◆ **Assigned task**: Copy, from the data below, each line that has the word "Infinity".

** Opening Given entries block **

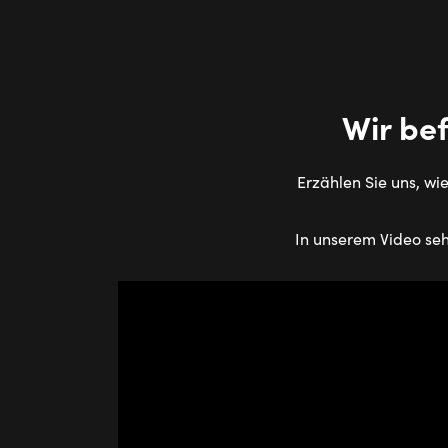
Wir be
Erzählen Sie uns, wi
In unserem Video seh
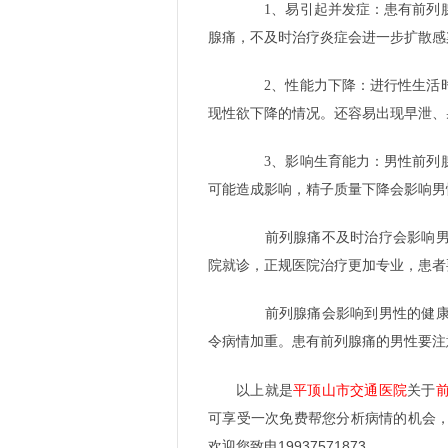
1、易引起并发症：患有前列腺
腺痛，不及时治疗炎症会进一步扩散感
2、性能力下降：进行性生活时
现性欲下降的情况。还容易出现早泄、
3、影响生育能力：男性前列腺
可能造成影响，精子质量下降会影响男
前列腺痛不及时治疗会影响男性
院就诊，正规医院治疗更加专业，患者
前列腺痛会影响到男性的健康，
令病情加重。患有前列腺痛的男性要注
以上就是
平顶山市交通医院
关于
可享受一次免费帮您分析病情的机会
欢迎您致电19937571873。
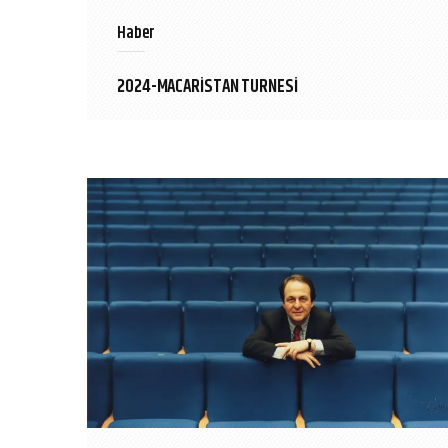
Haber
2024-MACARİSTAN TURNESİ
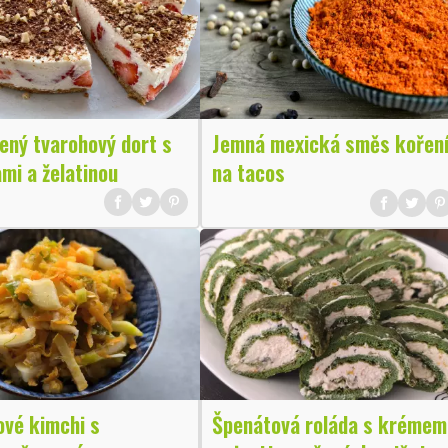
ený tvarohový dort s
Jemná mexická směs kořen
mi a želatinou
na tacos
ové kimchi s
Špenátová roláda s krémem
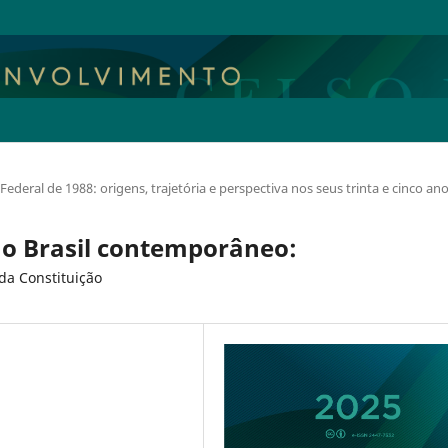
Federal de 1988: origens, trajetória e perspectiva nos seus trinta e cinco an
o Brasil contemporâneo:
da Constituição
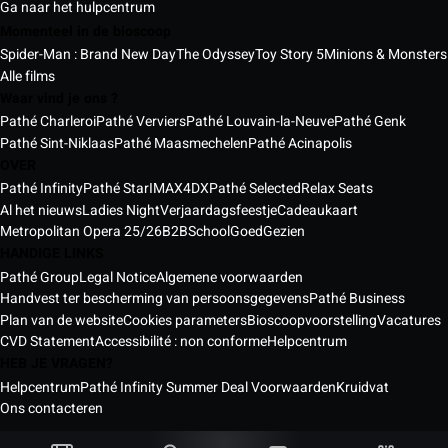
Ga naar het hulpcentrum
Momenteel in de bioscoop
Spider-Man : Brand New Day
The Odyssey
Toy Story 5
Minions & Monsters
Alle films
Waar vind je ons ?
Pathé Charleroi
Pathé Verviers
Pathé Louvain-la-Neuve
Pathé Genk
Pathé Sint-Niklaas
Pathé Maasmechelen
Pathé Acinapolis
OVER
Pathé Infinity
Pathé Star
IMAX
4DX
Pathé Selected
Relax Seats
Al het nieuws
Ladies Night
Verjaardagsfeestje
Cadeaukaart
Metropolitan Opera 25/26
B2B
School
GoedGezien
HANDIGE LINKS
Pathé Group
Legal Notice
Algemene voorwaarden
Handvest ter bescherming van persoonsgegevens
Pathé Business
Plan van de website
Cookies parameters
Bioscoopvoorstelling
Vacatures
CVD Statement
Accessibilité : non conforme
Helpcentrum
HEB JE VRAGEN?
Helpcentrum
Pathé Infinity Summer Deal Voorwaarden
Kruidvat
Ons contacteren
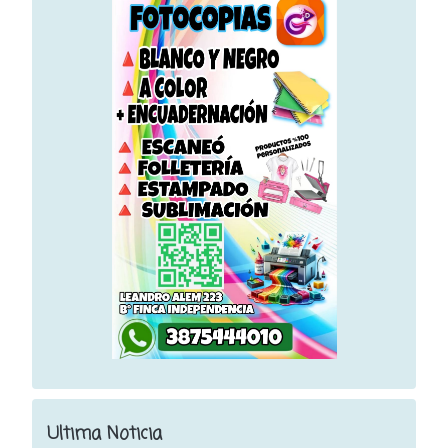
Ultima Noticia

** Closing Given entries block **

◆ **Response**:
Pathé Infinity
Pathé Infinity Summer Deal Voorwaarden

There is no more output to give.